■ Task item:
Leave out the images and repeat every entry below exactly.

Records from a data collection

- - -

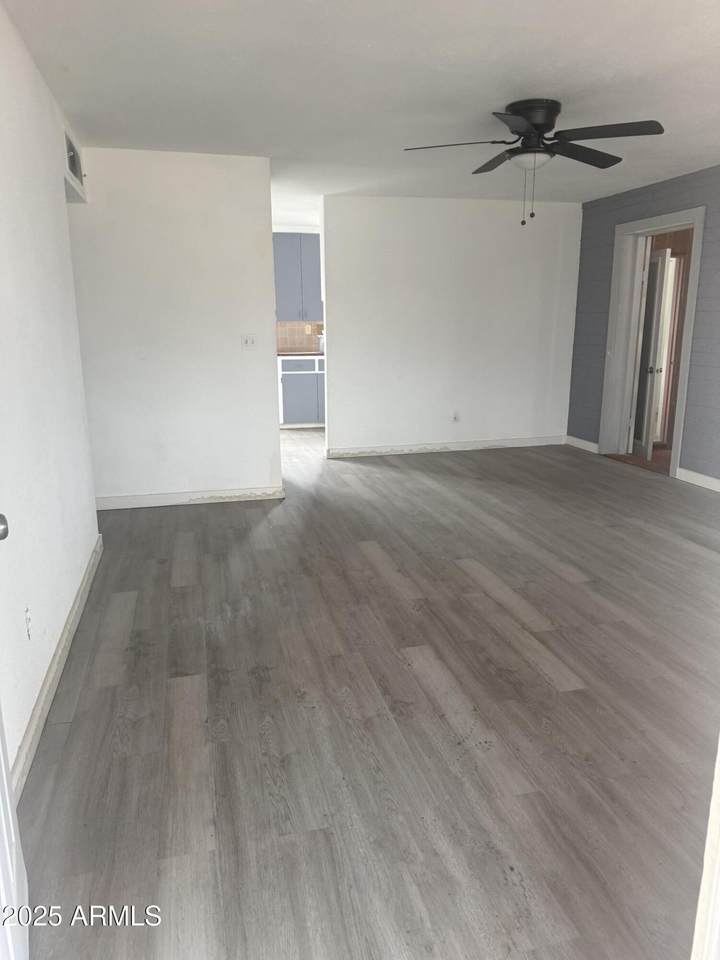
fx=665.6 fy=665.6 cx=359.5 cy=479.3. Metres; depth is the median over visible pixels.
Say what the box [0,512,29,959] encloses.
white door
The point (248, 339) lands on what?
light switch
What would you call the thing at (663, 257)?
interior door
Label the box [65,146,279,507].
partition wall
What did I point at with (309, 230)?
kitchen wall
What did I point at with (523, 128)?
ceiling fan
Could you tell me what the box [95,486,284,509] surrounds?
baseboard
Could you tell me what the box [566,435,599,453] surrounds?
baseboard
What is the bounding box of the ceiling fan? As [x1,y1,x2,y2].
[403,99,664,225]
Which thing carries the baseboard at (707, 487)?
attached to the right wall at (620, 196)
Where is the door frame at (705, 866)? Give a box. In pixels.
[691,737,719,959]
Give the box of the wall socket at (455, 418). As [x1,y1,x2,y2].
[451,411,459,421]
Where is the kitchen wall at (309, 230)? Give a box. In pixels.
[274,227,323,352]
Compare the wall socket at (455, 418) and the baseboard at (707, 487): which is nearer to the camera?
the baseboard at (707, 487)
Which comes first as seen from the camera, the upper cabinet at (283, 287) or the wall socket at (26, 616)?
the wall socket at (26, 616)
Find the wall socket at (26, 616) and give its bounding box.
[24,606,32,639]
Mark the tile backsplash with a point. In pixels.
(293, 341)
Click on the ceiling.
(546, 81)
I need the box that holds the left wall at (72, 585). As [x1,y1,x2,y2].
[0,1,100,789]
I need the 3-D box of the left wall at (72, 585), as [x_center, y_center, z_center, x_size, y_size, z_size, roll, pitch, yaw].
[-1.175,-0.352,2.039,0.129,2.452,4.877,-4,14,-14]
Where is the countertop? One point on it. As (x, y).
(289, 353)
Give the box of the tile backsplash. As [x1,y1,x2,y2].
[276,320,322,352]
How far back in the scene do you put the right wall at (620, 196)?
5.61 m
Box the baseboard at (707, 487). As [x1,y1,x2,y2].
[676,467,719,491]
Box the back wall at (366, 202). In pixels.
[320,194,581,457]
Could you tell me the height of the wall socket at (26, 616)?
0.116 m
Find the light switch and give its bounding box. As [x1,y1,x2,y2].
[241,334,256,348]
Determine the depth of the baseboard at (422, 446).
6.82 m
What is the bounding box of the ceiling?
[2,0,719,217]
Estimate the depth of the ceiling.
3.18 m
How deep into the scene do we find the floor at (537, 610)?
2.29 m
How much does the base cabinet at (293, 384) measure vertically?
0.876 m
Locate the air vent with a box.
[63,126,85,194]
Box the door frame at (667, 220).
[599,207,706,480]
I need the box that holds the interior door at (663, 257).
[630,248,671,459]
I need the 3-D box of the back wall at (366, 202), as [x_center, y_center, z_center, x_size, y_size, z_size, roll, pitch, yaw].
[0.950,-1.498,6.662,2.715,2.454,0.125,-4,14,-14]
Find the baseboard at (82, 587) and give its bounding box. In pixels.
[8,533,102,806]
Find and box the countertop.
[278,351,324,357]
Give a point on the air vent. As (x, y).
(72, 156)
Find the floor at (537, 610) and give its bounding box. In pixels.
[13,421,719,959]
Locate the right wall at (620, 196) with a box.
[568,165,719,486]
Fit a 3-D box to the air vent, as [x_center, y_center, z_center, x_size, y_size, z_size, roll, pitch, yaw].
[-1.656,-1.855,3.855,0.016,0.230,0.579,-4,14,-14]
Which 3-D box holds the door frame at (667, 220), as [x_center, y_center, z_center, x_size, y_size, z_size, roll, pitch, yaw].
[2.625,-1.177,5.934,0.222,2.162,1.123,-4,14,-14]
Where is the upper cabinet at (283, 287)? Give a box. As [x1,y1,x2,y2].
[273,233,322,321]
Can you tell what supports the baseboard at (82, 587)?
attached to the left wall at (72, 585)
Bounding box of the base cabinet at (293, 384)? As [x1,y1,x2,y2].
[278,356,325,427]
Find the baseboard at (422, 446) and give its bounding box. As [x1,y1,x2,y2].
[324,435,567,457]
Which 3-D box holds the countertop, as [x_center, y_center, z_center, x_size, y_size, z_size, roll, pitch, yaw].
[-0.704,-1.584,8.424,1.677,0.039,0.664,-4,14,-14]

- - -

■ Result below:
fx=665.6 fy=665.6 cx=359.5 cy=479.3. Metres; depth is the median over visible pixels.
Say what the box [0,512,29,959] encloses.
white door
The point (248, 339) lands on what?
light switch
What would you call the thing at (663, 257)?
interior door
Label the box [65,146,279,507].
partition wall
What did I point at with (309, 230)?
kitchen wall
What did I point at with (523, 128)?
ceiling fan
Could you tell me what the box [95,486,284,509] surrounds?
baseboard
Could you tell me what the box [566,435,599,453] surrounds?
baseboard
What is the bounding box of the ceiling fan? As [x1,y1,x2,y2].
[403,99,664,225]
Which thing carries the baseboard at (707, 487)?
attached to the right wall at (620, 196)
Where is the door frame at (705, 866)? Give a box. In pixels.
[691,737,719,959]
Give the box of the wall socket at (455, 418). As [x1,y1,x2,y2].
[451,411,459,421]
Where is the kitchen wall at (309, 230)? Give a box. In pixels.
[274,227,323,352]
Compare the wall socket at (455, 418) and the baseboard at (707, 487): which is nearer to the camera?
the baseboard at (707, 487)
Which comes first as seen from the camera, the upper cabinet at (283, 287) or the wall socket at (26, 616)?
the wall socket at (26, 616)
Find the wall socket at (26, 616) and give its bounding box.
[24,606,32,639]
Mark the tile backsplash with a point. In pixels.
(293, 341)
Click on the ceiling.
(546, 81)
I need the box that holds the left wall at (72, 585). As [x1,y1,x2,y2].
[0,1,100,789]
I need the 3-D box of the left wall at (72, 585), as [x_center, y_center, z_center, x_size, y_size, z_size, roll, pitch, yaw].
[-1.175,-0.352,2.039,0.129,2.452,4.877,-4,14,-14]
Where is the countertop? One point on it. As (x, y).
(289, 353)
Give the box of the tile backsplash. As [x1,y1,x2,y2].
[276,320,322,352]
How far back in the scene do you put the right wall at (620, 196)?
5.61 m
Box the baseboard at (707, 487). As [x1,y1,x2,y2].
[676,467,719,491]
Box the back wall at (366, 202). In pixels.
[320,194,581,457]
Could you tell me the height of the wall socket at (26, 616)?
0.116 m
Find the light switch and give its bounding box. As [x1,y1,x2,y2].
[241,334,256,348]
Determine the depth of the baseboard at (422, 446).
6.82 m
What is the bounding box of the ceiling?
[2,0,719,217]
Estimate the depth of the ceiling.
3.18 m
How deep into the scene do we find the floor at (537, 610)?
2.29 m
How much does the base cabinet at (293, 384) measure vertically?
0.876 m
Locate the air vent with a box.
[63,126,85,194]
Box the door frame at (667, 220).
[599,207,706,480]
I need the box that holds the interior door at (663, 257).
[630,248,671,459]
I need the 3-D box of the back wall at (366, 202), as [x_center, y_center, z_center, x_size, y_size, z_size, roll, pitch, yaw].
[0.950,-1.498,6.662,2.715,2.454,0.125,-4,14,-14]
Find the baseboard at (82, 587) and give its bounding box. In pixels.
[8,533,102,806]
Find and box the countertop.
[278,351,324,357]
Give a point on the air vent. As (x, y).
(72, 156)
Find the floor at (537, 610) and give its bounding box. In pixels.
[13,421,719,959]
Locate the right wall at (620, 196) with a box.
[568,165,719,486]
Fit a 3-D box to the air vent, as [x_center, y_center, z_center, x_size, y_size, z_size, roll, pitch, yaw].
[-1.656,-1.855,3.855,0.016,0.230,0.579,-4,14,-14]
Which 3-D box holds the door frame at (667, 220), as [x_center, y_center, z_center, x_size, y_size, z_size, roll, pitch, yaw].
[2.625,-1.177,5.934,0.222,2.162,1.123,-4,14,-14]
Where is the upper cabinet at (283, 287)? Give a box. As [x1,y1,x2,y2].
[273,233,322,321]
Can you tell what supports the baseboard at (82, 587)?
attached to the left wall at (72, 585)
Bounding box of the base cabinet at (293, 384)? As [x1,y1,x2,y2].
[278,356,325,427]
Find the baseboard at (422, 446) and give its bounding box. As [x1,y1,x2,y2].
[324,435,567,457]
Which 3-D box holds the countertop, as [x_center, y_center, z_center, x_size, y_size, z_size, roll, pitch, yaw].
[-0.704,-1.584,8.424,1.677,0.039,0.664,-4,14,-14]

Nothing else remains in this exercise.